The violin became a central part of the orchestra in the 1600s, popularized by composers such as Monteverdi.
Through the centuries, the violin evolved considerably and went through one major transformation. Originally the neck was shorter and the instrument had gut strings. Some versions had only three strings. The most sweeping change happened in the 1800s, when a change in the accepted pitch of the violin resulted in luthier modifications to almost all existing violins. A centimeter was added to the neck and fingerboard to allow for the change and the bass bar was increased in weight to allow for more string tension. Strings are usually made of steel now.

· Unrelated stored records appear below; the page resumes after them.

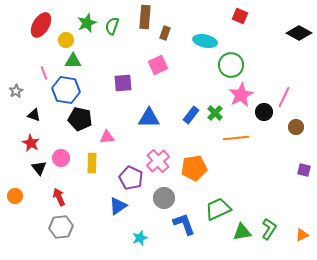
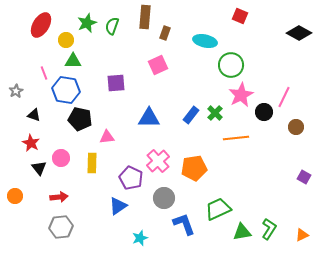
purple square at (123, 83): moved 7 px left
purple square at (304, 170): moved 7 px down; rotated 16 degrees clockwise
red arrow at (59, 197): rotated 108 degrees clockwise
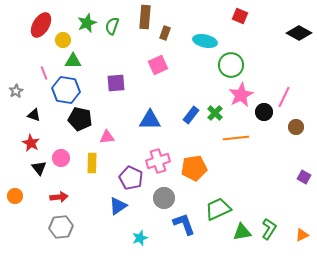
yellow circle at (66, 40): moved 3 px left
blue triangle at (149, 118): moved 1 px right, 2 px down
pink cross at (158, 161): rotated 25 degrees clockwise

One famous historic violin is stored today under close guard at the Ashmolean Museum in Oxford, England. Built by Antonio Stradivari in 1716 and almost never played, it is preserved as an example of how his instruments looked and sounded in a like-new condition. This unique and uniquely valuable violin, called the Messiah-Salabue Stradivarius, left Stradivari's workshop upon the master's death in 1737 and passed through several hands before arriving as a donation at the museum in the 20th century. According to reports, the gift came with a proviso that the violin never be played.
A great deal of research and experimentation has gone into trying to recreate the qualities of golden period violins using modern materials and methods, but the original instruments are still highly prized.
Stradivari violin, "The Antonius," played by Eric Grossman
The violin continues to evolve today with innovative designs in electric violins that can be played with amplification and effects.
The violin is not only used in classical music, it is also a popular sound for jazz, bluegrass, rock, folk and country music.
Famous classical violin players include Pablo de Sarasate, Yahudi Menuhin, Jascha Heifetz, David Oistrakh, Giuseppe Tartini, Fritz Kreisler, Mischa Elman, Arcangelo Corelli, Itzhak Perlman, Joseph Joachim, Antonio Vivaldi and even Wolfgang Mozart. Niccolo Paganini is thought by many to be the ultimate classical violin player and composer, as he wrote and flawlessly performed some of the most challenging repertoire available for the violin.
There are many notable jazz violinists, including Stephane Grappelli, Joe Venuti, Jean Luc-Ponty, Ray Nance, Svend Asmussen, Federico Britos and Regina Carter.
Well known country and folk violinists include Charlie Daniels, Dale Potter, Bob Wills, Spade Cooley, Roy Acuff, Tommy Jackson, Chubby Wise, Vassar Clements, Tommy Vaden and Alison Krauss.